Start at the line in the entries below that contains "text_box [1579, 983, 1590, 987]", stop at the line that contains "Document page, 2134x1600 pixels.", and output exactly the lines in that span, both ends included.
+++ DATASET EXCERPTS +++
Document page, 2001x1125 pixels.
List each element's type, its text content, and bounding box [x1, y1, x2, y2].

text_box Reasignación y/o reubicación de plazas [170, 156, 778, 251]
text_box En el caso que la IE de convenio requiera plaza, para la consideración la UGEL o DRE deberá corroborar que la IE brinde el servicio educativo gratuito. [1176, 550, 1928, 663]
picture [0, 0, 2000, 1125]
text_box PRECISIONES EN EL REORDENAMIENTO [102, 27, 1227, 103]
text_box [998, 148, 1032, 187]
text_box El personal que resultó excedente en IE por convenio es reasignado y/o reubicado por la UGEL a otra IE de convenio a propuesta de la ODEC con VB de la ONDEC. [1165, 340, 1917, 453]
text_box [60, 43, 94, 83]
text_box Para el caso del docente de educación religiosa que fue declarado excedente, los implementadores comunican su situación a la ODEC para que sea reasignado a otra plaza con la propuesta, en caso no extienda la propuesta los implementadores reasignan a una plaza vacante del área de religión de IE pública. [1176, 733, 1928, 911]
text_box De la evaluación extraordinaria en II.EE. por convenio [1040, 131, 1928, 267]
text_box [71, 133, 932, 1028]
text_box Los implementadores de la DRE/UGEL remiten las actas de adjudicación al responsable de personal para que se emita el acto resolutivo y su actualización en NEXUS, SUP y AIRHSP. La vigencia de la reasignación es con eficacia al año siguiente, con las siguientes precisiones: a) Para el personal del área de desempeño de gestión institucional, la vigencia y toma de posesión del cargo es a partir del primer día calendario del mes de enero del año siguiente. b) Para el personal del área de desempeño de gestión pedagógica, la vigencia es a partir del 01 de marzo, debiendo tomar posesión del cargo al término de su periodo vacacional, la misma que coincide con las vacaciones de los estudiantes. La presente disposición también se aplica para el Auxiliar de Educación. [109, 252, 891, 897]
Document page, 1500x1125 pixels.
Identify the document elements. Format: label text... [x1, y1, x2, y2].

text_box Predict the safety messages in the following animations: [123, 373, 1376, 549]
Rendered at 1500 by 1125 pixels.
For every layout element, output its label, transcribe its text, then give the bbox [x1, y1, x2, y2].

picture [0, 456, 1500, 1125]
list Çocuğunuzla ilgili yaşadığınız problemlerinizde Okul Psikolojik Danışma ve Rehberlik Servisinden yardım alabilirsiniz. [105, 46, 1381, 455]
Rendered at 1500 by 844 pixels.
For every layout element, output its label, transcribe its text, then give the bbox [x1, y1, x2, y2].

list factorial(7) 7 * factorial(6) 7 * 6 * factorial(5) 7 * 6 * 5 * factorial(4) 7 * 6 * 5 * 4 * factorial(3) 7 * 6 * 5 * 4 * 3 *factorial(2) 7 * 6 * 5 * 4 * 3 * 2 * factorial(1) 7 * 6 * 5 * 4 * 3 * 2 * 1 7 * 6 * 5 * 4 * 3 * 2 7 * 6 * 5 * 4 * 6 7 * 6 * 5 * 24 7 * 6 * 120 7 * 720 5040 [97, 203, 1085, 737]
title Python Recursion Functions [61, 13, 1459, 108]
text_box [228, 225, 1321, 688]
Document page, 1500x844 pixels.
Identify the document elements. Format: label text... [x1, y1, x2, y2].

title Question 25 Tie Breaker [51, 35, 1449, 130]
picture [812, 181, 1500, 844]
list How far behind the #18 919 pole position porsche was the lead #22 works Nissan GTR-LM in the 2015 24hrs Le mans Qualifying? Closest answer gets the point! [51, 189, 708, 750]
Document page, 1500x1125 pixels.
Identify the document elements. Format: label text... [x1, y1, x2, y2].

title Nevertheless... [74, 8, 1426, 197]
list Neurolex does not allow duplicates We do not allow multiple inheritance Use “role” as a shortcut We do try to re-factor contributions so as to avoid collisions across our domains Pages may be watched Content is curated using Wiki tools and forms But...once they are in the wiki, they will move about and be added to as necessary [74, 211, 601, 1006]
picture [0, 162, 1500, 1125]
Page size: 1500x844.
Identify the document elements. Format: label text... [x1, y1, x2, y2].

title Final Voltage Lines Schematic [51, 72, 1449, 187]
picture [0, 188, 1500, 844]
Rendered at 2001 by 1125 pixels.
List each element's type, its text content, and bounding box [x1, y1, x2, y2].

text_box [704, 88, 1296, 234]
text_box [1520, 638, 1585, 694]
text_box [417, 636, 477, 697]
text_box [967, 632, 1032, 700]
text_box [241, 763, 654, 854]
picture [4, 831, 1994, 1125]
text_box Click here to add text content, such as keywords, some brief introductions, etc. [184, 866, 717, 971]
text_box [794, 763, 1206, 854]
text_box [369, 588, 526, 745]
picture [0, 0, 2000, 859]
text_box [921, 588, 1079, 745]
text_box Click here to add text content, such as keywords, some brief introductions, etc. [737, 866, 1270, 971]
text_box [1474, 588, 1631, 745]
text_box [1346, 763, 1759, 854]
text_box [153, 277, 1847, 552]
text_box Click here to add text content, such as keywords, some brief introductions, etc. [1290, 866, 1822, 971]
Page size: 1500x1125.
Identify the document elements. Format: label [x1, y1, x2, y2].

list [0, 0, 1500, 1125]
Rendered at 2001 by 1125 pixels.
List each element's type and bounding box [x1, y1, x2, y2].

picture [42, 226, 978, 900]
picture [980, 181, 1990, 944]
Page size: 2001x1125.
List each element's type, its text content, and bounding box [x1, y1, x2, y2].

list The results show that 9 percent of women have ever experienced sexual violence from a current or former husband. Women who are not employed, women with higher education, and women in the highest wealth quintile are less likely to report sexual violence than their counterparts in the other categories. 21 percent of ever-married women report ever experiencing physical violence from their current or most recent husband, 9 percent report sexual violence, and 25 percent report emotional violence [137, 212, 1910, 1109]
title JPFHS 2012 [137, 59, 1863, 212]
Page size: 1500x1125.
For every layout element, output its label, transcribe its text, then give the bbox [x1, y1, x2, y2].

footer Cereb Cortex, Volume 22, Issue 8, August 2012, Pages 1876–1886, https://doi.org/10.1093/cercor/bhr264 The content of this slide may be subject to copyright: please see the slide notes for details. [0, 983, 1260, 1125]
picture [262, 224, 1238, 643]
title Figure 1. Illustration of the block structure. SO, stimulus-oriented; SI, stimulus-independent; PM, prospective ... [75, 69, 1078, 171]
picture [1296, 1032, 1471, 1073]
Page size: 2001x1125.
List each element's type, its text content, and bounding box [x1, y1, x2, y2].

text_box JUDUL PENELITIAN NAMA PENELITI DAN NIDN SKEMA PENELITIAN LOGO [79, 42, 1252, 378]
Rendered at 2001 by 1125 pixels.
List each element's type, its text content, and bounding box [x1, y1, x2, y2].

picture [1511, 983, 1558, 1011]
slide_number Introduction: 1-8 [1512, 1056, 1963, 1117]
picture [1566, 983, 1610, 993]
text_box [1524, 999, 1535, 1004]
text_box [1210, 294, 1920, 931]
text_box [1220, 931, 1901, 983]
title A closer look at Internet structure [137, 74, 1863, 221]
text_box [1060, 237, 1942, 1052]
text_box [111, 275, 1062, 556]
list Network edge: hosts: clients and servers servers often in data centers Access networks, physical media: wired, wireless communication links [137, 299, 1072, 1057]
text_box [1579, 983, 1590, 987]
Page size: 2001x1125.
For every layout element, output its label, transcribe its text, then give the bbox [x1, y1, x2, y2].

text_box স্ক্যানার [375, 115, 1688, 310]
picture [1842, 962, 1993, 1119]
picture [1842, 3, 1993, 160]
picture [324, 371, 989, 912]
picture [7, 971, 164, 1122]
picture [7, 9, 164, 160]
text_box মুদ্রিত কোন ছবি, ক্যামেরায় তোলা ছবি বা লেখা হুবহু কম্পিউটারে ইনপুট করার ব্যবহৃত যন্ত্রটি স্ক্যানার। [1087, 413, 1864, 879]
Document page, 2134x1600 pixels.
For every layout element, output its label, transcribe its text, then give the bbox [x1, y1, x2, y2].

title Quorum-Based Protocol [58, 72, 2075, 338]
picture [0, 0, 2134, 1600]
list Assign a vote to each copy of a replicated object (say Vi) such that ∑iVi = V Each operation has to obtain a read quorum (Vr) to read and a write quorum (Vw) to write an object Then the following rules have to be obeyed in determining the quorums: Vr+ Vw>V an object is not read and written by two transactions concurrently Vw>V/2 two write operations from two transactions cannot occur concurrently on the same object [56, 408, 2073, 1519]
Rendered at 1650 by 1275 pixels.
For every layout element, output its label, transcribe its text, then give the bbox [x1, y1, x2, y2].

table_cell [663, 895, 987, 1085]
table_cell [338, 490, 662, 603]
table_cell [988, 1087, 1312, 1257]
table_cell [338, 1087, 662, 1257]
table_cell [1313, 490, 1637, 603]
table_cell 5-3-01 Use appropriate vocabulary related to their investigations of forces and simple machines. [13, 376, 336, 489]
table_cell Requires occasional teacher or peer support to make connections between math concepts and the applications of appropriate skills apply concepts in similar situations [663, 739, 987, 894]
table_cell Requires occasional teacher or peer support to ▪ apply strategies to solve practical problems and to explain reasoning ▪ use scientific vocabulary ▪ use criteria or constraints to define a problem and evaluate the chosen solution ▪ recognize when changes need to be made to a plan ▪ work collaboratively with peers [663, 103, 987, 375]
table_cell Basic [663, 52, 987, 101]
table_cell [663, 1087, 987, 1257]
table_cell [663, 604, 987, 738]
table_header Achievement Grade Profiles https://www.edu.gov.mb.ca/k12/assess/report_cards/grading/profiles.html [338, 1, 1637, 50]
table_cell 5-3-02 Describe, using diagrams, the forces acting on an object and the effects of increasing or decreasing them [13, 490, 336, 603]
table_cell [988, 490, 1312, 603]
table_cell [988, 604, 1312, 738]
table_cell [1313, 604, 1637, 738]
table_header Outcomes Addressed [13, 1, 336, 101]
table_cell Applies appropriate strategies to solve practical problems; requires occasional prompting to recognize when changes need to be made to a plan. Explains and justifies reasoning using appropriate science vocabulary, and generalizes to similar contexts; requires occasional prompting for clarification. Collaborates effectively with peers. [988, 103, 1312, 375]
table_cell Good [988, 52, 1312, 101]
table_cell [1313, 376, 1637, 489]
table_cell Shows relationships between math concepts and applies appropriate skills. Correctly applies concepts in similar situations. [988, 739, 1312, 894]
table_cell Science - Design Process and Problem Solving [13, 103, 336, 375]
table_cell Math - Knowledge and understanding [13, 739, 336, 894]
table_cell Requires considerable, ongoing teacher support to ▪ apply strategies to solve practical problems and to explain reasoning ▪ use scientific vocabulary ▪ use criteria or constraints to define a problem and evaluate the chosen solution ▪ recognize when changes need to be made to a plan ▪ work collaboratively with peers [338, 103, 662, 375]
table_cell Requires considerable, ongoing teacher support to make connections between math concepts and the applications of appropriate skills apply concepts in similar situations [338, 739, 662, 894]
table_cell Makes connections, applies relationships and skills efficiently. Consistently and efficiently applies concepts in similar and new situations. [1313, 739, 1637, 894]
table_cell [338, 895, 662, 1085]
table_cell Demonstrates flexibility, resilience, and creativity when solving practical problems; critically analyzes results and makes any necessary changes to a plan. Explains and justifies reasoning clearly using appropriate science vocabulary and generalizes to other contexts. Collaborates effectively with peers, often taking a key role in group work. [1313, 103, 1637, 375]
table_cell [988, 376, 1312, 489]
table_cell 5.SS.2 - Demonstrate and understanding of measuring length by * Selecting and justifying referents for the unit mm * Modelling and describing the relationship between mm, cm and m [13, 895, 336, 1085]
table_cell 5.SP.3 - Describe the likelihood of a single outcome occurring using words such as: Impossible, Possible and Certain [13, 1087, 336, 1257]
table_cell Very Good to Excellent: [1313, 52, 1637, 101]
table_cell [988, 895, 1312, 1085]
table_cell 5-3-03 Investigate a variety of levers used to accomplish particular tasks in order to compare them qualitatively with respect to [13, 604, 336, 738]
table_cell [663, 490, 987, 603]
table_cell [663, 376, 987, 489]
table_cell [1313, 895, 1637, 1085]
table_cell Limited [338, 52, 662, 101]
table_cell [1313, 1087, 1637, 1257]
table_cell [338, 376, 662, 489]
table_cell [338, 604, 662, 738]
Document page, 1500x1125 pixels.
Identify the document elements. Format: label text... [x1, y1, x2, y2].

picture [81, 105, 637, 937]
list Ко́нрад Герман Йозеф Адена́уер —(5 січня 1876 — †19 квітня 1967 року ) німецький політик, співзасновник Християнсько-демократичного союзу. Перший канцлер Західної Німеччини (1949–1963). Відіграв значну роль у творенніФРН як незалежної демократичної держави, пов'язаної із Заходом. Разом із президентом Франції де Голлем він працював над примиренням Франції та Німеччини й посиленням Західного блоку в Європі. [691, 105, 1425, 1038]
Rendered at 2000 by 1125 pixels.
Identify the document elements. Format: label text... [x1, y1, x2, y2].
+++
TASK RESPONSE =
text_box [1579, 983, 1590, 987]
Page size: 2001x1125.
For every layout element, output its label, transcribe its text, then give the bbox [x1, y1, x2, y2].

text_box স্ক্যানার [375, 115, 1688, 310]
picture [1842, 962, 1993, 1119]
picture [1842, 3, 1993, 160]
picture [324, 371, 989, 912]
picture [7, 971, 164, 1122]
picture [7, 9, 164, 160]
text_box মুদ্রিত কোন ছবি, ক্যামেরায় তোলা ছবি বা লেখা হুবহু কম্পিউটারে ইনপুট করার ব্যবহৃত যন্ত্রটি স্ক্যানার। [1087, 413, 1864, 879]
Document page, 2134x1600 pixels.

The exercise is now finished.